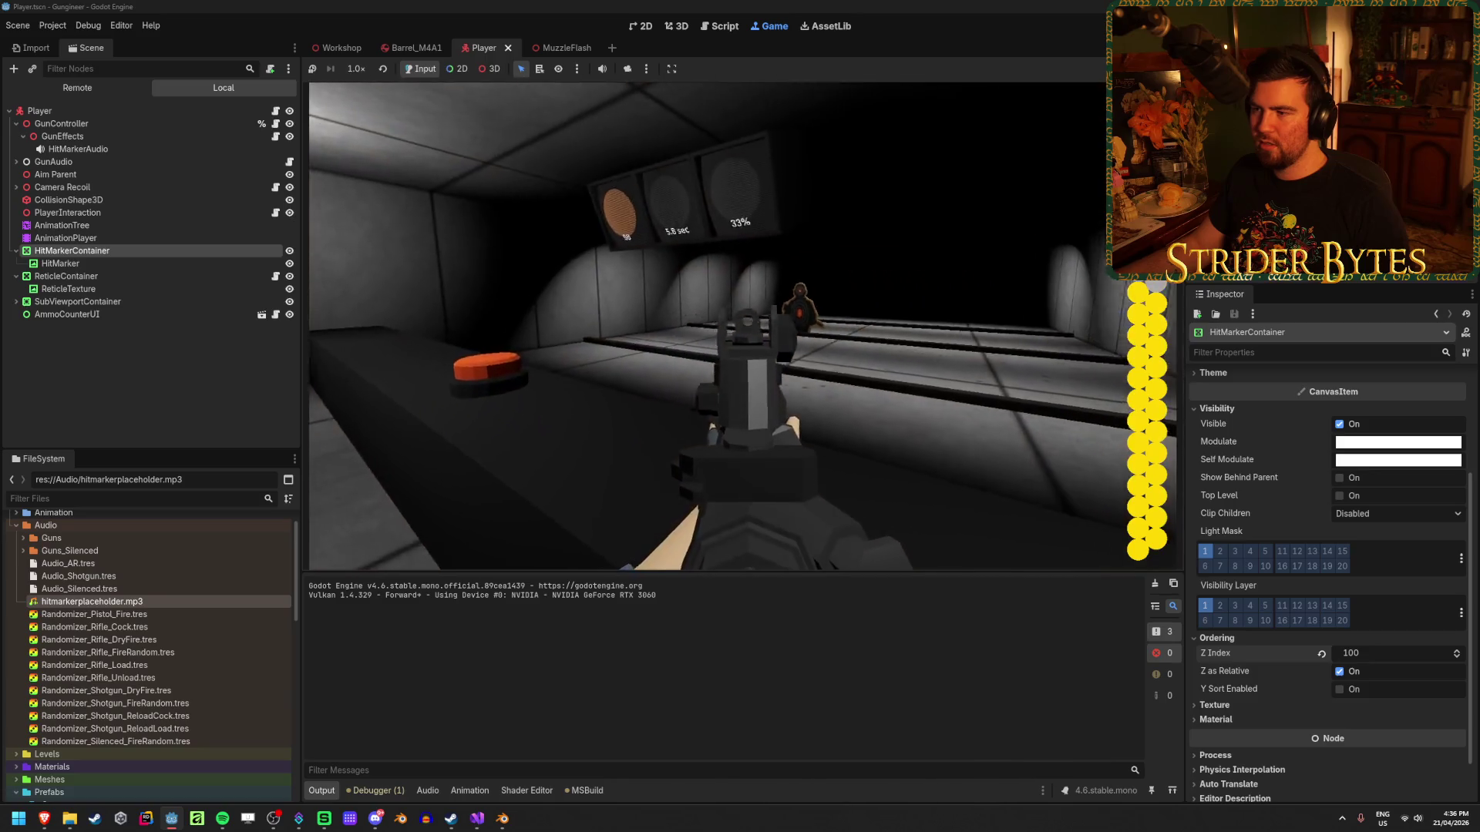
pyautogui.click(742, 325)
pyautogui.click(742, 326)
---
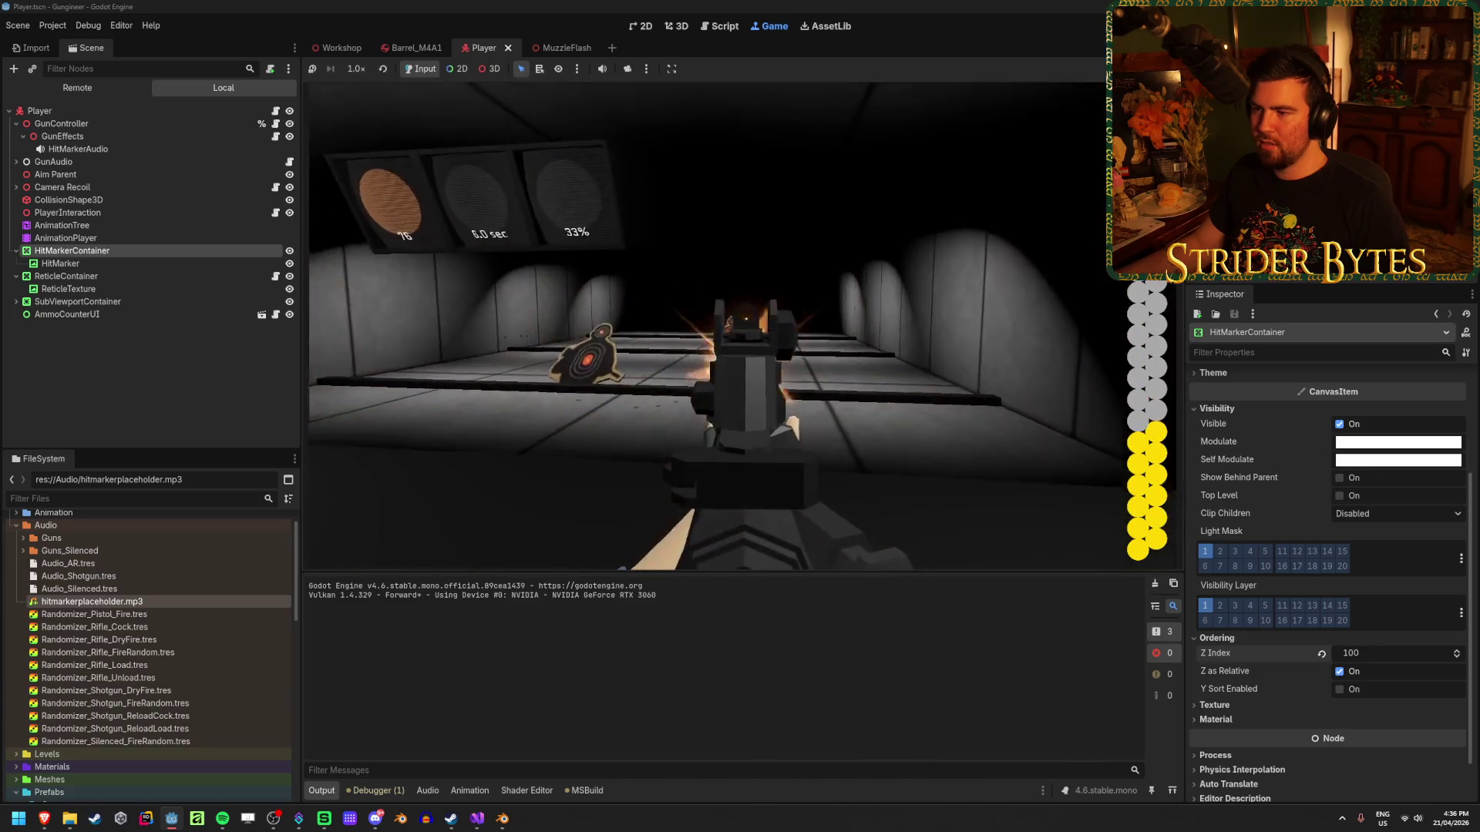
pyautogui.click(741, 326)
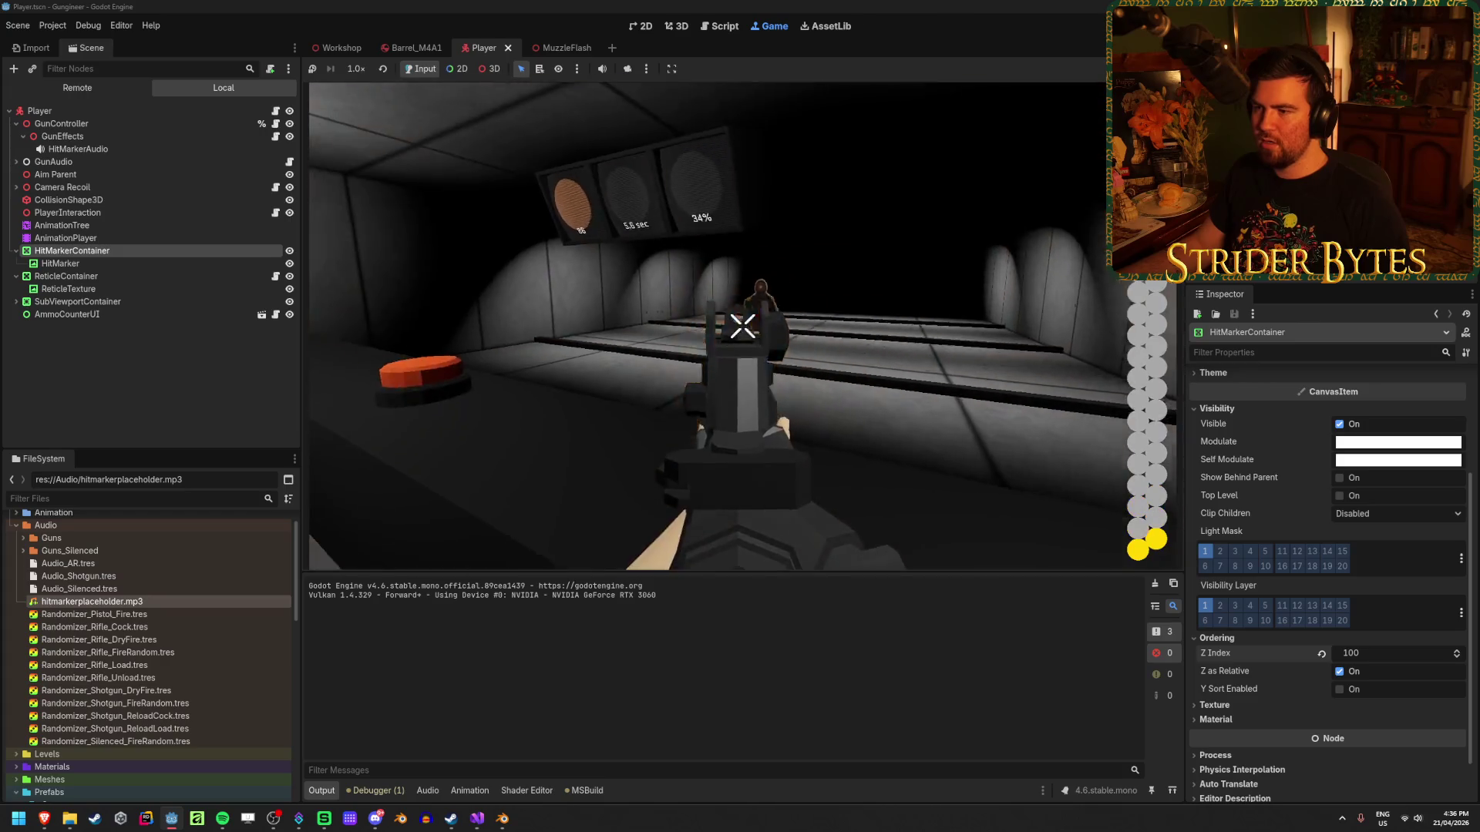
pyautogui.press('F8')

# Task details
Read the entries and show each line that mentions "click".

# Answer to this exercise
pyautogui.click(742, 325)
pyautogui.click(742, 326)
pyautogui.click(741, 326)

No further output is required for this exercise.